Assistant Secretary of State Kimberly Breier says China’s growing influence in region is ‘eroding good governance and challenging state security.’
A Senior US diplomat has accused China of enabling corruption and undermining national security and the sovereignty of countries across Latin America.
Kimberly Breier, Assistant Secretary of State for Western Hemisphere affairs at the US State Department, told an Americas Society event in Washington that China failed to meet the America’s standards for transparency, anti-corruption and debt sustainability.
“In Latin America and the Caribbean, we have seen that China too often departs from these international standards, and when it does, its opaque practices enable corruption, erode good governance, and challenge state sovereignty,” said Breier, according to a speech transcript released by the organiser of the event on Monday.
However, Breier acknowledged that China was able to “play by international standards”, saying: “Not every Chinese investment project is malign or comes at the expense of your sovereignty.”
Brier was speaking following the second Belt and Road Forum in Beijing last week, where China attempted to address concerns that participants were at risk of a “debt trap”.
President Xi Jinping promised during the forum that belt and road infrastructure projects would be carried out according to internationally accepted rules, standards and best practices.
“We must adhere to the concept of openness, greenness, and cleanliness,” Xi told delegates. “Operate in the sun and fight corruption together with zero tolerance.”
Although Latin America is outside the main geographical area covered by the Belt and Road Initiative, a number of governments in the region have expressed interest in the scheme.

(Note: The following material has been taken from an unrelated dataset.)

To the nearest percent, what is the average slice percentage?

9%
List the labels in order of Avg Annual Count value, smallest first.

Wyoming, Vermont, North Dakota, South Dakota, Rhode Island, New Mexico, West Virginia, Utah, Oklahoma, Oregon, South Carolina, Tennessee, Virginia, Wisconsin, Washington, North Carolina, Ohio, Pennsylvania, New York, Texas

Chilean President Sebastián Piñera attended the forum in Beijing last week, while Panama’s President Juan Carlos Varela said during a visit to Hong Kong earlier this month the saw “big opportunities” in the initiative.

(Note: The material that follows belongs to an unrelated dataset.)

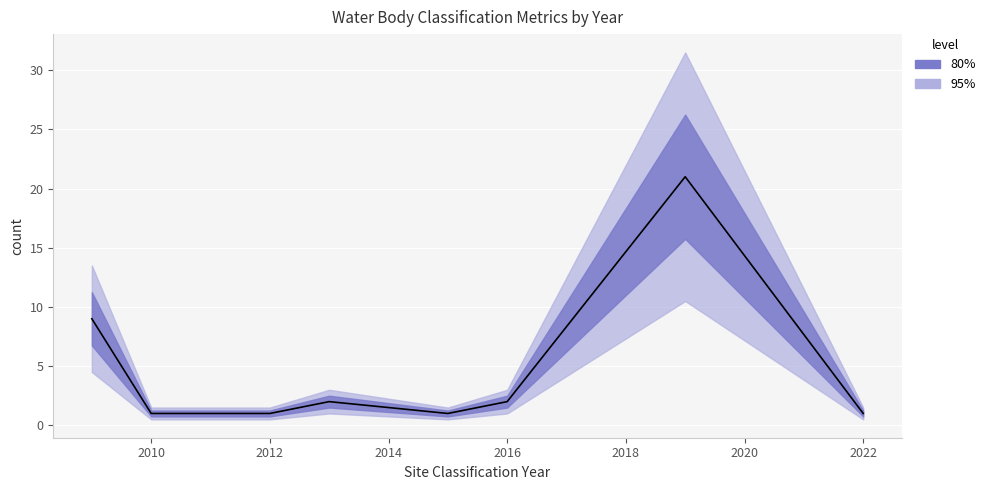

What is the difference between the second highest and second lowest values?

8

But the US, which did not send a high-level representative to the forum, has become increasingly wary about the expansion of Chinese investments and influence in Latin America.
Breier said “the government of China, and Chinese firms, have engaged in behaviour in the hemisphere that undermines the sovereignty and national security of both the United States and democratic partners throughout the Americas”.
She singled out the example of the Coca Codo Sinclair dam in Ecuador, a hydroelectric project funded by a loan from Chinese Export-Import Bank that amounts to US$1.7 billion with interest payments of US$125 million a year, according to a New York Times report last December.
Ecuador repays its debt to China by providing oil “at a discount”, which meant by 2018 that China kept 80 per cent of oil produced in the country, the report said.
“Nearly every top Ecuadorean official involved in the dam’s construction either is imprisoned or the Ecuadorean courts have sentenced them on bribery charges,” Breier claimed, “Ecuador is now looking for assistance to pay off or buy out the Chinese debt.
“We hope others look to this example, to fight corruption and impunity.”
Brier also warned that Beijing uses “debt diplomacy to create dependencies”, which “will eventually constitute very real leverage over governments and societies and could pose a challenge to state sovereignty”.
She also accused China of potentially comprising other countries’ data security – a warning that reflects heightened US concerns about the activities of the Chinese tech giant Huawei.
Citing China’s national intelligence law that “compels any Chinese company to cooperate with China’s intelligence services”, Breier said that “this means that any data transiting through China or processed by a Chinese company is potentially available to the Chinese government, by law, with total secrecy and no legal limitations on its collection or subsequent use.
“Citizens living in democracies in the western hemisphere could potentially have their entire digital identity under the control and surveillance of an authoritarian government.”